| WHAT THIS TASK INVOLVES |
The expected response is a copy of every line in the entries below that includes the word "labels".

Start of DATA SHOWN

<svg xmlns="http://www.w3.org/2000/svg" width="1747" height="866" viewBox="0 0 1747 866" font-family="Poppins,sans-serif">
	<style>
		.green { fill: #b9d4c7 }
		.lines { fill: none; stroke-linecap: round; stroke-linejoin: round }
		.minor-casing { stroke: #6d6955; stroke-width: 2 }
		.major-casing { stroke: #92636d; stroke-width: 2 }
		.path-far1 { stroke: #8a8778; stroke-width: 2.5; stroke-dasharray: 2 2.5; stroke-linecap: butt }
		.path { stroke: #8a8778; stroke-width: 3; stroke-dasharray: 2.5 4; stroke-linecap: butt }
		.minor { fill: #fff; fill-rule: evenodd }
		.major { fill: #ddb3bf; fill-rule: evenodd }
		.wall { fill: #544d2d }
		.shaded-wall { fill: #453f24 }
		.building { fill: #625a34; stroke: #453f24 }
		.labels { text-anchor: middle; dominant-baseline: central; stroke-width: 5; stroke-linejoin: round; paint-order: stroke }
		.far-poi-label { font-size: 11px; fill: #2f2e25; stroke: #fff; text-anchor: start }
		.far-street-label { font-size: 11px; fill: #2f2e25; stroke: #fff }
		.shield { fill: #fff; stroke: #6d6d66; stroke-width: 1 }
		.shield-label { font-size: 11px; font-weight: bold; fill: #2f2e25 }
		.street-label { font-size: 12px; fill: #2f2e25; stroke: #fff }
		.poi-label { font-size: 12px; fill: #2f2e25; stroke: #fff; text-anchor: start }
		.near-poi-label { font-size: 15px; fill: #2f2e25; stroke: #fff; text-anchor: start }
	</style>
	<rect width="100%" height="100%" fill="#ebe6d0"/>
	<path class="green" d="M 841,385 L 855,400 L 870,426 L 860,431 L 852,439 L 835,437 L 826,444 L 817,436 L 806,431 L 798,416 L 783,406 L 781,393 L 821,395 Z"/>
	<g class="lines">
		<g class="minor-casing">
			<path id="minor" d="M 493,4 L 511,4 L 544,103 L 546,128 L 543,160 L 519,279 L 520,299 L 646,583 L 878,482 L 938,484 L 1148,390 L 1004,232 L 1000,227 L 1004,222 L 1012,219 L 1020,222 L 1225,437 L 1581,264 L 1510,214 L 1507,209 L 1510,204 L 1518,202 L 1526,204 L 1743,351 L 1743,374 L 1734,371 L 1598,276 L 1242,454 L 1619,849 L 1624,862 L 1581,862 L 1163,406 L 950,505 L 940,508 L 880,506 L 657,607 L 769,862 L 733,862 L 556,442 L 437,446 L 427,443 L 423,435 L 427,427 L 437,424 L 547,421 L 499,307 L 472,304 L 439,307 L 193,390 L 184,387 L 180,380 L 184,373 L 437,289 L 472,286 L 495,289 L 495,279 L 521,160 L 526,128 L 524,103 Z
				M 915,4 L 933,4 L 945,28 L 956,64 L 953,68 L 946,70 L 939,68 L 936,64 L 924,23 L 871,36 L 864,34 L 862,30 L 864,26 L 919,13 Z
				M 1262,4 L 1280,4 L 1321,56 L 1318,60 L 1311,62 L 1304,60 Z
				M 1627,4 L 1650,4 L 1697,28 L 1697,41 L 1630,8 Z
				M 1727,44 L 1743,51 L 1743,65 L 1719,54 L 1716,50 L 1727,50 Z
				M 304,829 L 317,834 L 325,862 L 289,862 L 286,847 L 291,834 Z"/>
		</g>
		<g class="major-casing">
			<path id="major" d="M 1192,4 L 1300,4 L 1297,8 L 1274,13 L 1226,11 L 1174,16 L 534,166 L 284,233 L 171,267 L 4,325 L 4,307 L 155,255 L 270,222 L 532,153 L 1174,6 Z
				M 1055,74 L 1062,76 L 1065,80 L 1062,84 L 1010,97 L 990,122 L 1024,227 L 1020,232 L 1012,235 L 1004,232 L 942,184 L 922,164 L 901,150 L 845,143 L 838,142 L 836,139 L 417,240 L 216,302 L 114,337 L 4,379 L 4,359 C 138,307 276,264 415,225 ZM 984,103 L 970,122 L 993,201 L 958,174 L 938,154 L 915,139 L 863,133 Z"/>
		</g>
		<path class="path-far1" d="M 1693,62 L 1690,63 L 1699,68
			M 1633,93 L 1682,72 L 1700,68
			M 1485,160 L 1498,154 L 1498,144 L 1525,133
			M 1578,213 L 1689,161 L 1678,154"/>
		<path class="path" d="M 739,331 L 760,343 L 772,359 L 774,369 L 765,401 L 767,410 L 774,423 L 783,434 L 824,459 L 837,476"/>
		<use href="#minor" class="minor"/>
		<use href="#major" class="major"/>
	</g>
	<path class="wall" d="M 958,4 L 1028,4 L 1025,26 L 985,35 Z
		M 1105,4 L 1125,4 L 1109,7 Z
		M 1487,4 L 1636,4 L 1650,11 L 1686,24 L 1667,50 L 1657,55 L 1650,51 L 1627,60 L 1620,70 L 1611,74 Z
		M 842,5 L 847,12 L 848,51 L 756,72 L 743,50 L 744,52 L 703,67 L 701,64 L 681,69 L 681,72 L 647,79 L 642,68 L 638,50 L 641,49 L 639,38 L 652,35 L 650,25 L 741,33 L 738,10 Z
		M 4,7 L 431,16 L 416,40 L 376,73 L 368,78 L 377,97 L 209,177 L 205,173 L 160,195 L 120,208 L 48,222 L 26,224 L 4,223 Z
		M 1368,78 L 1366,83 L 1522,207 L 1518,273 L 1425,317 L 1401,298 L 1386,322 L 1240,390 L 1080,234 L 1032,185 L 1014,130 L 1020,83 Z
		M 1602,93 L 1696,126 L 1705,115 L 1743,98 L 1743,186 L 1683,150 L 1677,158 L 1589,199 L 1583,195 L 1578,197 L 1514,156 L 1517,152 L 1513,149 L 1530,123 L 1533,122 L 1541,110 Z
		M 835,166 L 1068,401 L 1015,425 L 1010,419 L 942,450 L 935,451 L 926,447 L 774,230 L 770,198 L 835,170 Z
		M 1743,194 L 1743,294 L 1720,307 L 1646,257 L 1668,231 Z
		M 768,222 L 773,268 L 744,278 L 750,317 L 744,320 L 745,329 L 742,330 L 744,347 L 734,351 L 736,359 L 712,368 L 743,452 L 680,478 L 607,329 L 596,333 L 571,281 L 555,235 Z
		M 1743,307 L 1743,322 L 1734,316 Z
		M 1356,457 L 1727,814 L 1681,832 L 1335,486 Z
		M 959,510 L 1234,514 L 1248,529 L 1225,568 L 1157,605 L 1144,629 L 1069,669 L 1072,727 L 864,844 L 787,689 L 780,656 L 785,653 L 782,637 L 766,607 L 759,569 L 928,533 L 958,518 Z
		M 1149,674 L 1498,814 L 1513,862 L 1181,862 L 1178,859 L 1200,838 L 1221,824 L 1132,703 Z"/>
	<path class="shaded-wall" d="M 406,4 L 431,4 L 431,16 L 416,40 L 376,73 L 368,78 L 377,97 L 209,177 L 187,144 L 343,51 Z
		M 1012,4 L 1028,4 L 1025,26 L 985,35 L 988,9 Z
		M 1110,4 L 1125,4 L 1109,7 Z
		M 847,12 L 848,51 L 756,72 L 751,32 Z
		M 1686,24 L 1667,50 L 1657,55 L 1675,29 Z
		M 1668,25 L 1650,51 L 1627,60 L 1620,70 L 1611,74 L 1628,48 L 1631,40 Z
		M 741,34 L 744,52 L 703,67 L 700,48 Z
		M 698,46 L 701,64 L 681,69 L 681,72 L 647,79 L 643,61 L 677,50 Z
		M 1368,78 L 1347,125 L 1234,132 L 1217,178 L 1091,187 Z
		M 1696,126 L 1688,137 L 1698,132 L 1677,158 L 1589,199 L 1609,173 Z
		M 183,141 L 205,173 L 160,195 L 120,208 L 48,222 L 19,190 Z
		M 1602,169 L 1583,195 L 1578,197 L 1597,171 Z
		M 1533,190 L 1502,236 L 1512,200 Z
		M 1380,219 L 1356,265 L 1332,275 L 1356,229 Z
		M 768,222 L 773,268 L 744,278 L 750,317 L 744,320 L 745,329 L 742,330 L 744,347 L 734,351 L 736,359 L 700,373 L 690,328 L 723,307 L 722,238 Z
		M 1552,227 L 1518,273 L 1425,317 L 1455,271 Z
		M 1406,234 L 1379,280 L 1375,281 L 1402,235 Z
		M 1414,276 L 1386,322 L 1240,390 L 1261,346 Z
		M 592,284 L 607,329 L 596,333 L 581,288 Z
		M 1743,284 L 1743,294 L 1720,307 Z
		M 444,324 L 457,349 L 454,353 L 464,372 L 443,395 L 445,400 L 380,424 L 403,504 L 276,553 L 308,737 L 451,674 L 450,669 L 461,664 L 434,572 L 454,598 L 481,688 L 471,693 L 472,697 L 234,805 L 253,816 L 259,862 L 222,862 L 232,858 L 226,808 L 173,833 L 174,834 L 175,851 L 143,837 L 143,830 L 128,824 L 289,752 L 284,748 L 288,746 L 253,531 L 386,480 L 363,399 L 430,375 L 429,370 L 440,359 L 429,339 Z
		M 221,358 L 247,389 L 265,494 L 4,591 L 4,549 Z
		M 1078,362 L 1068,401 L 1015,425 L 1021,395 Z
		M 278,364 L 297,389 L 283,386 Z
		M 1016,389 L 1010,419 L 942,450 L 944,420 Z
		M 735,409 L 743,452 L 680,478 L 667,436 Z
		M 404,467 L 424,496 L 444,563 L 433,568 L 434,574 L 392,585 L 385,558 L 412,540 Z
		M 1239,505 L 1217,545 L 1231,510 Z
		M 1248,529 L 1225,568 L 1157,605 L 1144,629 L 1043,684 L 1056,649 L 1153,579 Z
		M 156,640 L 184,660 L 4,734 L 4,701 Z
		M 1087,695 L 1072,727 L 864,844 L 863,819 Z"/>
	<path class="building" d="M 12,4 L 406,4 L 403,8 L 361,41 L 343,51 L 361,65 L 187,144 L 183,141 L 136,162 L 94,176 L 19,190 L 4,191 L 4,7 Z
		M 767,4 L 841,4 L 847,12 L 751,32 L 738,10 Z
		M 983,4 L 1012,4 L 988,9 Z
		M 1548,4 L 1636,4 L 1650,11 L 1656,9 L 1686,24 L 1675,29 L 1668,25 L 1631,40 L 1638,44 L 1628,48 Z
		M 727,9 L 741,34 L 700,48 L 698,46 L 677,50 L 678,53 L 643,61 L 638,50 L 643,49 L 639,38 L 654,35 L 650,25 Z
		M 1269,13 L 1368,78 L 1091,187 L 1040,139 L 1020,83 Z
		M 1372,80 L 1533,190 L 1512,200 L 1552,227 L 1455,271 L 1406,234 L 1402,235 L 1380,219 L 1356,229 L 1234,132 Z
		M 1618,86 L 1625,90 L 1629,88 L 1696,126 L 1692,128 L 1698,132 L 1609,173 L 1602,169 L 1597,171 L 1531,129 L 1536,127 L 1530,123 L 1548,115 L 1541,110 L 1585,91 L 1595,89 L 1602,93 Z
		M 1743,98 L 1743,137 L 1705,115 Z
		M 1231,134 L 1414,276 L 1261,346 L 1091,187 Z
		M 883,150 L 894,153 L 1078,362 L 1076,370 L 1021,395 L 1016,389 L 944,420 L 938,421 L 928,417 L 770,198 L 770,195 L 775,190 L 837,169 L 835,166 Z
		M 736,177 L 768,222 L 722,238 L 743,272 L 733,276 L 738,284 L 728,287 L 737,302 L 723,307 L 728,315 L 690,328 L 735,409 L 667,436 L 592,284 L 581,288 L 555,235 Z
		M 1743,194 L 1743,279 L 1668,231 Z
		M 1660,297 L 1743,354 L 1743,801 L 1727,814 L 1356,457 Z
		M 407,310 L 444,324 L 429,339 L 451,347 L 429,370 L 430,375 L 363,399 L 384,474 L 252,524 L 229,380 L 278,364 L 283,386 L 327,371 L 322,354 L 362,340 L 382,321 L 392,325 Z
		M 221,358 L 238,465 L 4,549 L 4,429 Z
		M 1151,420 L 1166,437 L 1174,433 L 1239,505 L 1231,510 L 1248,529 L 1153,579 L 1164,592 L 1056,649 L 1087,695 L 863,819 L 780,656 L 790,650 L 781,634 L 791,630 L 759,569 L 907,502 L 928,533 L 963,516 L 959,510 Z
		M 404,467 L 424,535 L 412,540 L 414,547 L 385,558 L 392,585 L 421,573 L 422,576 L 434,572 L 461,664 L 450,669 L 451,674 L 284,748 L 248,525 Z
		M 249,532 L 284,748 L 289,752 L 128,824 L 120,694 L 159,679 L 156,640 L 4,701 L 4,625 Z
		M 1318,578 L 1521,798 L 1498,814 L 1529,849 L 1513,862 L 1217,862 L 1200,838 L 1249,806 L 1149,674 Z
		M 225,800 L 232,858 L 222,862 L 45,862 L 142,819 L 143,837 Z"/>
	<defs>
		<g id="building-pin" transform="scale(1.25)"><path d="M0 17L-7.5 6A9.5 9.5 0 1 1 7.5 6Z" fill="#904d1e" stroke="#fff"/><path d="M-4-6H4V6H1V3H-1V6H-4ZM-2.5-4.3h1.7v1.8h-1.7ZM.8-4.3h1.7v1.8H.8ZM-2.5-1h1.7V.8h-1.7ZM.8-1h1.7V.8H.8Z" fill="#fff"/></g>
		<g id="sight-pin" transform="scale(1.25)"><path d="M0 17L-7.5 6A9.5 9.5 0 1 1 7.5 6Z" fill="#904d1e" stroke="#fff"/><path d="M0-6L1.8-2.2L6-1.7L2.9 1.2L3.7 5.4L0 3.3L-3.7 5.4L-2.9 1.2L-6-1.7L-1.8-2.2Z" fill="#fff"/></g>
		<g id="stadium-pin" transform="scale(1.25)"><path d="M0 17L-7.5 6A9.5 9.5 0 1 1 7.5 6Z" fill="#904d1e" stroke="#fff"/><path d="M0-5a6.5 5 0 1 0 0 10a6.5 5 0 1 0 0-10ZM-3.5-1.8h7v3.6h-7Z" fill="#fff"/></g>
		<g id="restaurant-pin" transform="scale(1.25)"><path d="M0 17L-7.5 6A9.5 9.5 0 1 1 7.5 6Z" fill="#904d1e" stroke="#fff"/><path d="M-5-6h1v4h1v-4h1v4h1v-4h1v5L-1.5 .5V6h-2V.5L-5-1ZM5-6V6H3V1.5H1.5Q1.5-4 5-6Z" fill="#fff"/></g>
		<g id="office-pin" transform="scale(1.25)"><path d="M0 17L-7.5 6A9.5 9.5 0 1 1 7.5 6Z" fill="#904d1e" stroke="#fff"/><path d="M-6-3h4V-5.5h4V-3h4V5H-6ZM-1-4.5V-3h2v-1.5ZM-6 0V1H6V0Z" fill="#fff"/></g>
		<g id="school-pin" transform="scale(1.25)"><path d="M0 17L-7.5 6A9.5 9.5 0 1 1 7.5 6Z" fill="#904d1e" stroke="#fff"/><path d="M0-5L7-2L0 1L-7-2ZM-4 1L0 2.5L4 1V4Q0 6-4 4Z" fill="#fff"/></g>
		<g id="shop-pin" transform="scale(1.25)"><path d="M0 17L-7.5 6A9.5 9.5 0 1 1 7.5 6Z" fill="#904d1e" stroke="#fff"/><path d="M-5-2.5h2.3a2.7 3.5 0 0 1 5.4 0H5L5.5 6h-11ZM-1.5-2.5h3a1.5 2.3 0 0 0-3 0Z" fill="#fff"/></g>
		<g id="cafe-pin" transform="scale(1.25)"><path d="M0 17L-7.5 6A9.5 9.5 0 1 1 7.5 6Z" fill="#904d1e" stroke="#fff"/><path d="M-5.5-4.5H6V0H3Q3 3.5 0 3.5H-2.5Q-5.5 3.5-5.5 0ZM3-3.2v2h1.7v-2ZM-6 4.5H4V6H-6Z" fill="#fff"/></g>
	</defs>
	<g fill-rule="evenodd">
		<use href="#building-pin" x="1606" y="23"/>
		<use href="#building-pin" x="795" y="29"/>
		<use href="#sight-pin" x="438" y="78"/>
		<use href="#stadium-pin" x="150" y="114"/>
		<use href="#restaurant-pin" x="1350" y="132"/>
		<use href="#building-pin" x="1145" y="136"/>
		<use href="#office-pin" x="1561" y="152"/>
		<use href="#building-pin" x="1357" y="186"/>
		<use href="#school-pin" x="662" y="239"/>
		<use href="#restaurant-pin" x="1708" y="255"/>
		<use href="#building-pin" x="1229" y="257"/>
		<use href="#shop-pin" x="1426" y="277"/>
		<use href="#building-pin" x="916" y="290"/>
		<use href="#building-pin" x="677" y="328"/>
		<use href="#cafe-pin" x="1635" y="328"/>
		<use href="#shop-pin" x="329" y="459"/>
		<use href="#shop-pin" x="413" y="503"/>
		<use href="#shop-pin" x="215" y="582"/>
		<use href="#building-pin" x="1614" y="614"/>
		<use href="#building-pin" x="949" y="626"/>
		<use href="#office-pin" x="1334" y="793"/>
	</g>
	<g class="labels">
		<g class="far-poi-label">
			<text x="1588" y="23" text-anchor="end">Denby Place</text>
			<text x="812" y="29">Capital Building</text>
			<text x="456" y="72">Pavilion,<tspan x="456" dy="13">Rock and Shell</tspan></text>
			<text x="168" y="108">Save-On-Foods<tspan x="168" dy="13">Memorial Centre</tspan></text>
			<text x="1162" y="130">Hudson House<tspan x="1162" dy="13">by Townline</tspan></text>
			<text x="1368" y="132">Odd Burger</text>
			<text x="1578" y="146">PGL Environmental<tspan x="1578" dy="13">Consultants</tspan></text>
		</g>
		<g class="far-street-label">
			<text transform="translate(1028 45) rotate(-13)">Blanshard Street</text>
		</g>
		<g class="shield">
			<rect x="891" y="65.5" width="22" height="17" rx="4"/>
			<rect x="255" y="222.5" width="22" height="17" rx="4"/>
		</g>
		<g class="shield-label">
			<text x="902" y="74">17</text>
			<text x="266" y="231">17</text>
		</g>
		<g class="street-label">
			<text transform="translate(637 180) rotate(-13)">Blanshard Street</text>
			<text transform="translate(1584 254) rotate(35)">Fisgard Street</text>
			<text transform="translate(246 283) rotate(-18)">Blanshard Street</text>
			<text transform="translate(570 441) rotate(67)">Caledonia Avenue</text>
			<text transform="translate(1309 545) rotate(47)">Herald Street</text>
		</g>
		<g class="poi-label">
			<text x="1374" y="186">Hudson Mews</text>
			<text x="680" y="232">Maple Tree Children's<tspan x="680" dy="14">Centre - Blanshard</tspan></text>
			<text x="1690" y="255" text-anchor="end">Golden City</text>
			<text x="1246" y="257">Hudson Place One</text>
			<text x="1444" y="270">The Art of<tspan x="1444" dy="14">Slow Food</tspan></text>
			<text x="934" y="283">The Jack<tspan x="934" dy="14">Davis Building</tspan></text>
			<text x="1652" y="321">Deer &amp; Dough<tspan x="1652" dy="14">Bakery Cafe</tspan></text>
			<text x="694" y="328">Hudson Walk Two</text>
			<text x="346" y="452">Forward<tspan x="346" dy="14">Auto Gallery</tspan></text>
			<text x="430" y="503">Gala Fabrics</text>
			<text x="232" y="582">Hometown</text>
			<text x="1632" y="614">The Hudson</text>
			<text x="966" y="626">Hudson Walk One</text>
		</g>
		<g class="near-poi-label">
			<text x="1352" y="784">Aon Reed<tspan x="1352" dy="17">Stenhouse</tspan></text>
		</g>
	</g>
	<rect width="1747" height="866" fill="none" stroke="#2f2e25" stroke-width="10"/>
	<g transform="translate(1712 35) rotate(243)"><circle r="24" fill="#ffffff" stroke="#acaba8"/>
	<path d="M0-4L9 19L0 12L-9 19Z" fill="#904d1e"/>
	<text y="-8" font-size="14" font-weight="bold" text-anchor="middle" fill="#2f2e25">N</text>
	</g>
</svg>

End of DATA SHOWN

| SOLUTION FOR THIS EXERCISE |
		.labels { text-anchor: middle; dominant-baseline: central; stroke-width: 5; stroke-linejoin: round; paint-order: stroke }
	<g class="labels">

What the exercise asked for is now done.